Joint routing and pricing control of autonomous vehicles in mixed equilibrium simulation-based dynamic traffic assignment

Routing controllability of autonomous vehicles (AVs) has been shown to reduce the impact of selfish routing on network efficiency. However, the assumption that AVs would readily allow themselves to be controlled externally by a central agency is unrealistic. In this paper, we propose a joint routing and pricing control scheme that aims to incentivize AVs to seek centrally controlled system optimal (SO) routing by saving on tolls while user equilibrium (UE) seeking AVs and human-driven vehicles (HVs) are subject to a congestion charge.

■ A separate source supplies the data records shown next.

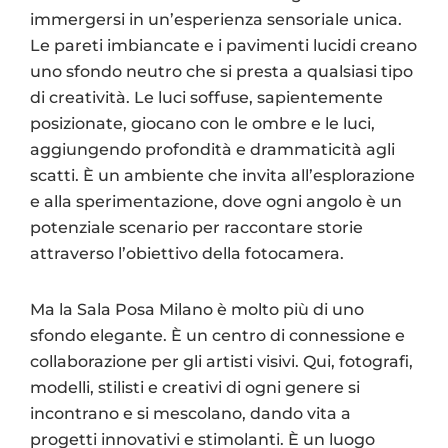
immergersi in un’esperienza sensoriale unica.
Le pareti imbiancate e i pavimenti lucidi creano
uno sfondo neutro che si presta a qualsiasi tipo
di creatività. Le luci soffuse, sapientemente
posizionate, giocano con le ombre e le luci,
aggiungendo profondità e drammaticità agli
scatti. È un ambiente che invita all’esplorazione
e alla sperimentazione, dove ogni angolo è un
potenziale scenario per raccontare storie
attraverso l’obiettivo della fotocamera.
Ma la Sala Posa Milano è molto più di uno
sfondo elegante. È un centro di connessione e
collaborazione per gli artisti visivi. Qui, fotografi,
modelli, stilisti e creativi di ogni genere si
incontrano e si mescolano, dando vita a
progetti innovativi e stimolanti. È un luogo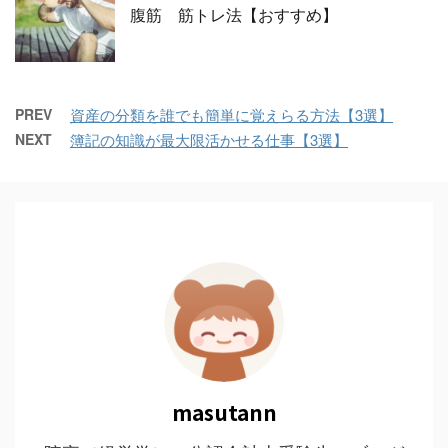
腹筋 筋トレ法【おすすめ】
PREV
資産の分類を誰でも簡単に覚えらる方法【3選】
NEXT
簿記の知識が最大限活かせる仕事【3選】
masutann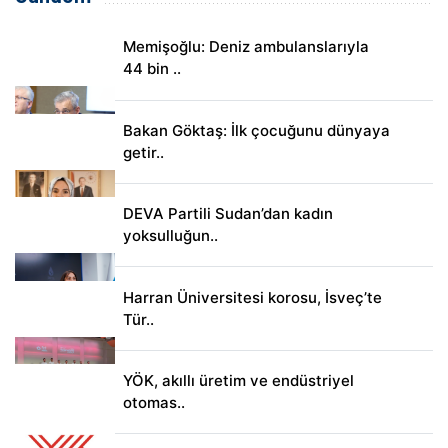
Memişoğlu: Deniz ambulanslarıyla
44 bin ..
Bakan Göktaş: İlk çocuğunu dünyaya
getir..
DEVA Partili Sudan’dan kadın
yoksulluğun..
Harran Üniversitesi korosu, İsveç’te
Tür..
YÖK, akıllı üretim ve endüstriyel
otomas..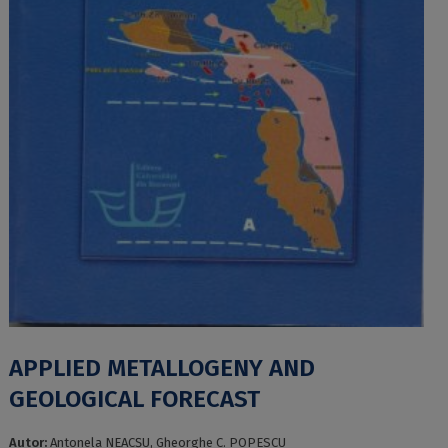
APPLIED METALLOGENY AND
GEOLOGICAL FORECAST
Autor:
Antonela NEACȘU, Gheorghe C. POPESCU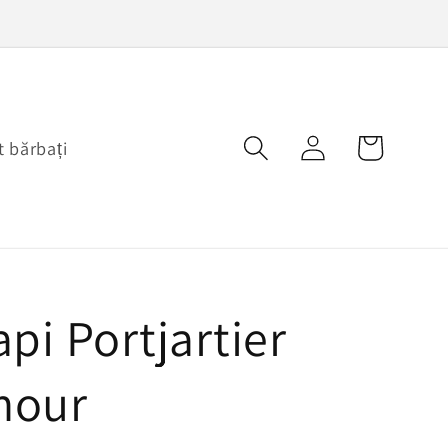
Conectați-
Coș
 bărbați
vă
api Portjartier
mour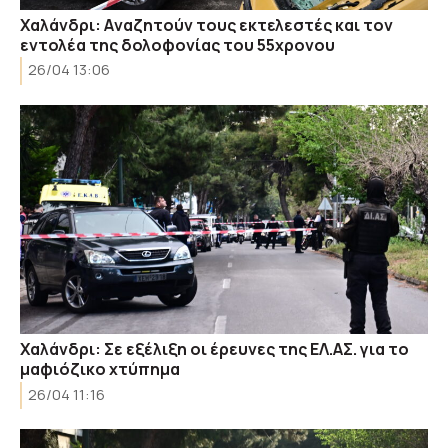
Χαλάνδρι: Aναζητούν τους εκτελεστές και τον
εντολέα της δολοφονίας του 55χρονου
26/04 13:06
Xαλάνδρι: Σε εξέλιξη οι έρευνες της ΕΛ.ΑΣ. για το
μαφιόζικο χτύπημα
26/04 11:16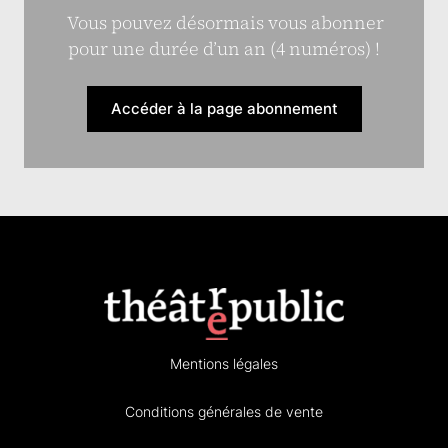
Vous pouvez désormais vous abonner
pour une durée d’un an (4 numéros) !
Accéder à la page abonnement
Mentions légales
Conditions générales de vente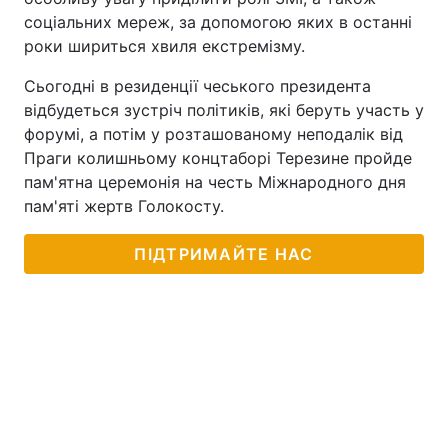
соціальних мереж, за допомогою яких в останні
Тема оформлення
роки шириться хвиля екстремізму.
Сьогодні в резиденції чеського президента
відбудеться зустріч політиків, які беруть участь у
форумі, а потім у розташованому неподалік від
Праги колишньому концтаборі Терезине пройде
пам'ятна церемонія на честь Міжнародного дня
пам'яті жертв Голокосту.
ПІДТРИМАЙТЕ НАС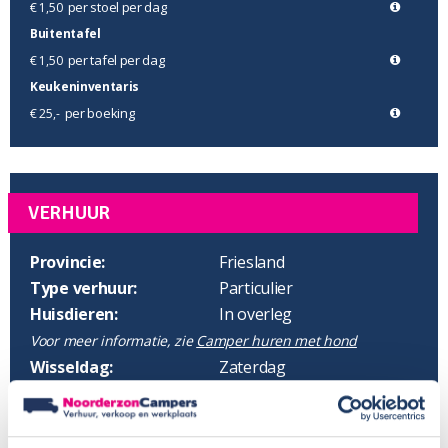
per stoel per dag
€ 1,50
Buitentafel
per tafel per dag
€ 1,50
Keukeninventaris
per boeking
€ 25,-
VERHUUR
Provincie:
Friesland
Type verhuur:
Particulier
Huisdieren:
In overleg
Voor meer informatie, zie
Camper huren met hond
Wisseldag:
Zaterdag
Standaard haaltijd:
16.00 uur
Standaard retourtijd:
09.00 uur
Plaatsnaam:
Garyp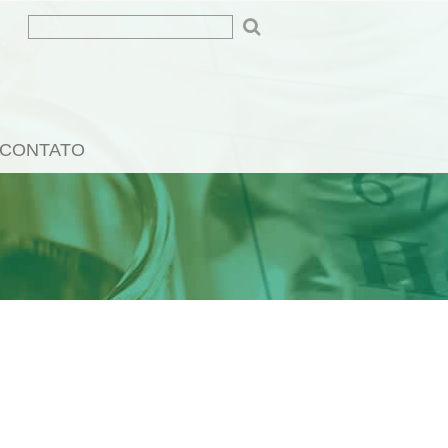
CONTATO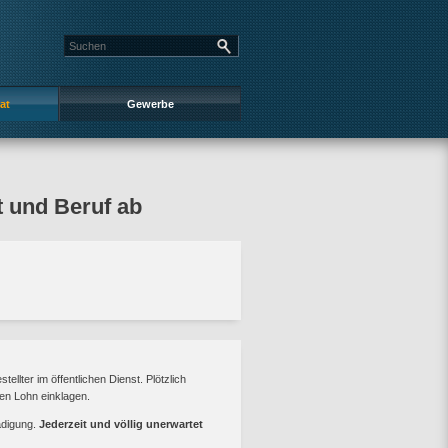
at
Gewerbe
t und Beruf ab
ellter im öffentlichen Dienst. Plötzlich
den Lohn einklagen.
ädigung.
Jederzeit und völlig unerwartet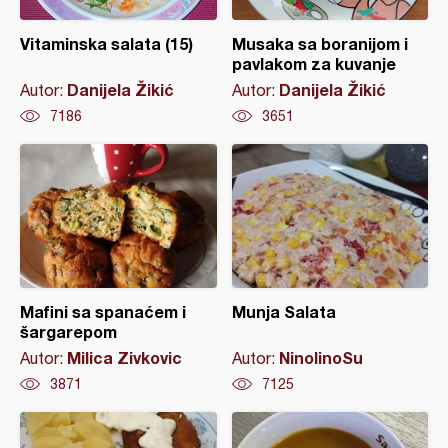
Vitaminska salata (15)
Musaka sa boranijom i
pavlakom za kuvanje
Danijela Žikić
Danijela Žikić
Autor:
Autor:
7186
3651
Mafini sa spanaćem i
Munja Salata
šargarepom
Milica Zivkovic
NinolinoSu
Autor:
Autor:
3871
7125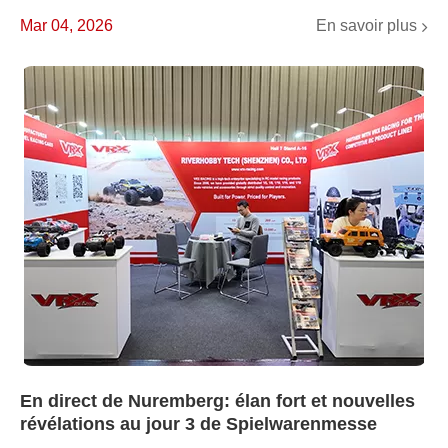
En savoir plus
Mar 04, 2026
En direct de Nuremberg: élan fort et nouvelles
révélations au jour 3 de Spielwarenmesse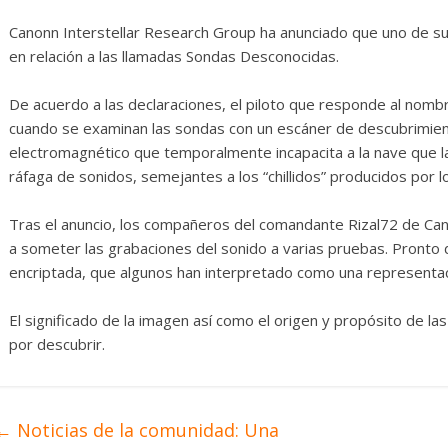
erosas
Diario de Desarrollo de
Mayo de 2026
Canonn Interstellar Research Group ha anunciado que uno de su
en relación a las llamadas Sondas Desconocidas.
0
28 mayo, 2026
Txus
0
De acuerdo a las declaraciones, el piloto que responde al no
cuando se examinan las sondas con un escáner de descubrimien
electromagnético que temporalmente incapacita a la nave que l
ráfaga de sonidos, semejantes a los “chillidos” producidos por 
Tras el anuncio, los compañeros del comandante Rizal72 de Ca
a someter las grabaciones del sonido a varias pruebas. Pronto
encriptada, que algunos han interpretado como una representac
El significado de la imagen así como el origen y propósito de 
por descubrir.
←
Noticias de la comunidad: Una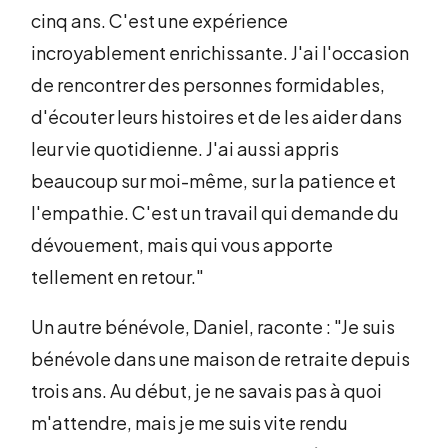
cinq ans. C'est une expérience
incroyablement enrichissante. J'ai l'occasion
de rencontrer des personnes formidables,
d'écouter leurs histoires et de les aider dans
leur vie quotidienne. J'ai aussi appris
beaucoup sur moi-même, sur la patience et
l'empathie. C'est un travail qui demande du
dévouement, mais qui vous apporte
tellement en retour."
Un autre bénévole, Daniel, raconte : "Je suis
bénévole dans une maison de retraite depuis
trois ans. Au début, je ne savais pas à quoi
m'attendre, mais je me suis vite rendu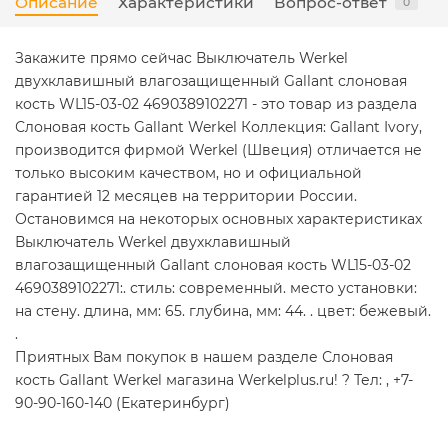
Описание
Характеристики
Вопрос-ответ
0
Закажите прямо сейчас Выключатель Werkel
двухклавишный влагозащищенный Gallant слоновая
кость WL15-03-02 4690389102271 - это товар из раздела
Слоновая кость Gallant Werkel Коллекция: Gallant Ivory,
производится фирмой Werkel (Швеция) отличается не
только высоким качеством, но и официальной
гарантией 12 месяцев на территории России.
Остановимся на некоторых основных характеристиках
Выключатель Werkel двухклавишный
влагозащищенный Gallant слоновая кость WL15-03-02
4690389102271:. стиль: современный. место установки:
на стену. длина, мм: 65. глубина, мм: 44. . цвет: бежевый.
.
Приятных Вам покупок в нашем разделе Слоновая
кость Gallant Werkel магазина Werkelplus.ru! ? Тел: , +7-
90-90-160-140 (Екатеринбург)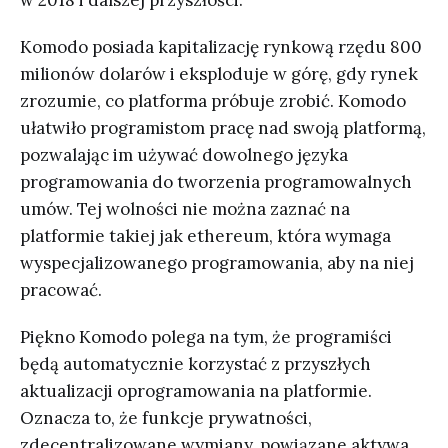
Komodo posiada kapitalizację rynkową rzędu 800
milionów dolarów i eksploduje w górę, gdy rynek
zrozumie, co platforma próbuje zrobić. Komodo
ułatwiło programistom pracę nad swoją platformą,
pozwalając im używać dowolnego języka
programowania do tworzenia programowalnych
umów. Tej wolności nie można zaznać na
platformie takiej jak ethereum, która wymaga
wyspecjalizowanego programowania, aby na niej
pracować.
Piękno Komodo polega na tym, że programiści
będą automatycznie korzystać z przyszłych
aktualizacji oprogramowania na platformie.
Oznacza to, że funkcje prywatności,
zdecentralizowane wymiany, powiązane aktywa,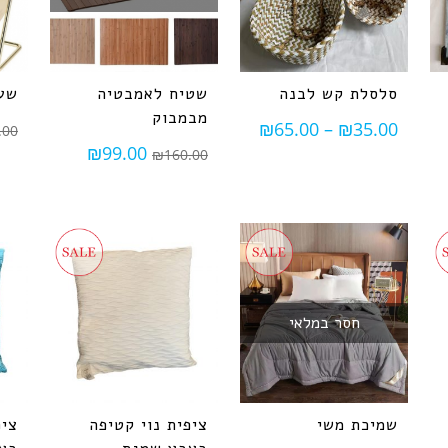
סלסלת קש לבנה
שטיח לאמבטיה
שעו
מבמבוק
₪
65.00
–
₪
35.00
.00
₪
99.00
₪
160.00
חסר במלאי
שמיכת משי
ציפית נוי קטיפה
ציפ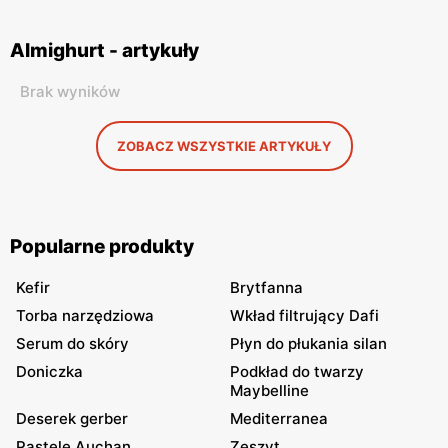
Almighurt - artykuły
Brak wyników
ZOBACZ WSZYSTKIE ARTYKUŁY
Popularne produkty
Kefir
Brytfanna
Torba narzędziowa
Wkład filtrujący Dafi
Serum do skóry
Płyn do płukania silan
Doniczka
Podkład do twarzy
Maybelline
Deserek gerber
Mediterranea
Pastele Auchan
Zeszyt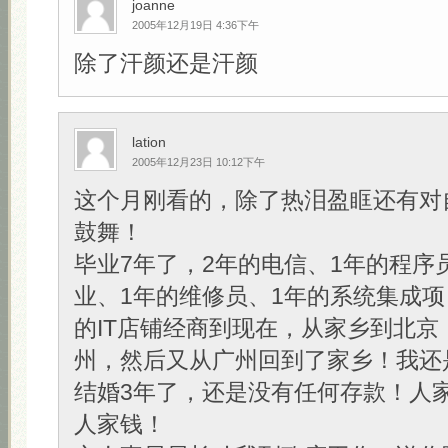
joanne
2005年12月19日 4:36下午
除了汗颜还是汗颜
lation
2005年12月23日 10:12下午
这个月刚看的，除了热泪盈眶还有对
鼓舞！
毕业7年了，2年的电信、1年的程序
业、1年的维修员、1年的系统集成项
的IT店铺经商到现在，从家乡到北京
州，然后又从广州回到了家乡！我还
结婚3年了，还是没有任何存款！人
人家钱！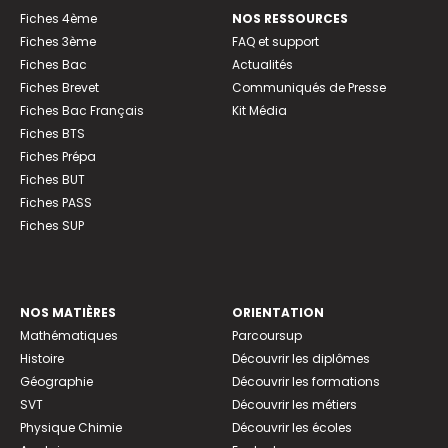
Fiches 4ème
NOS RESSOURCES
Fiches 3ème
FAQ et support
Fiches Bac
Actualités
Fiches Brevet
Communiqués de Presse
Fiches Bac Français
Kit Média
Fiches BTS
Fiches Prépa
Fiches BUT
Fiches PASS
Fiches SUP
NOS MATIÈRES
ORIENTATION
Mathématiques
Parcoursup
Histoire
Découvrir les diplômes
Géographie
Découvrir les formations
SVT
Découvrir les métiers
Physique Chimie
Découvrir les écoles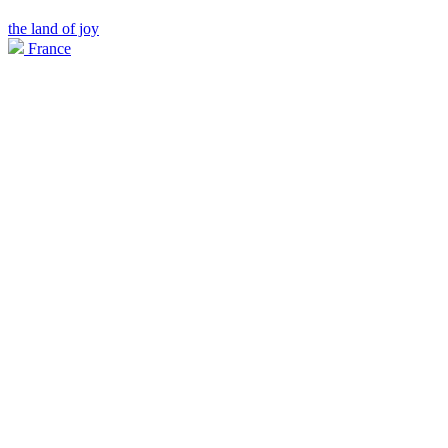
the land of joy
France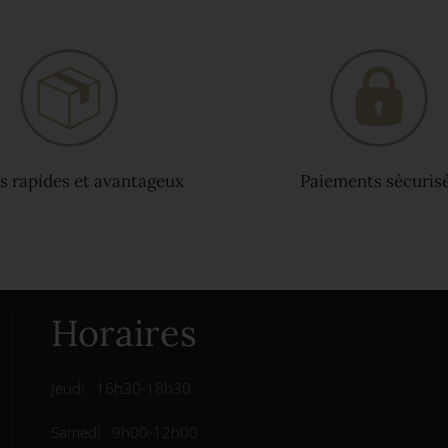
s rapides et avantageux
Paiements sécuris
Horaires
Jeudi : 16h30-18h30
Samedi : 9h00-12h00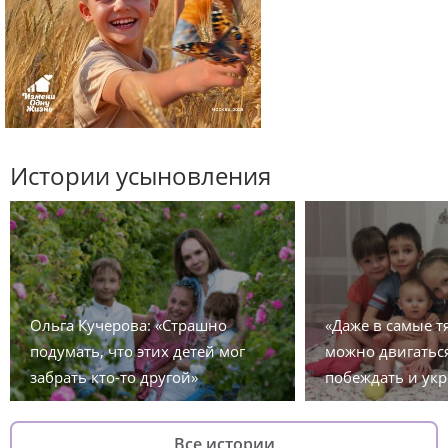
Истории усыновления
Ольга Кучерова: «Страшно
«Даже в самые 
подумать, что этих детей мог
можно двигаться
забрать кто-то другой»
побеждать и укр
Все истории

The problem is formulated as a bi-level optimization, in which dynamic tolls are optimized in the upper level, whereas the lower level is a mixed equilibrium simulation-based dynamic traffic assignment model considering mixed fleet of AVs and HVs. We develop a feedback-based controller to implement a second-based pricing scheme from which SO-seeking AVs are exempt; but UEseeking vehicles, including both AVs and HVs, are subject to a distance-based charge for entering a pricing zone. This control strategy encourages controllable AVs to adopt SO routing while discouraging UE-seeking users from entering the pricing zone. We demonstrate the performance of the proposed framework using the Nguyen network and a large-scale network model of Melbourne, Australia.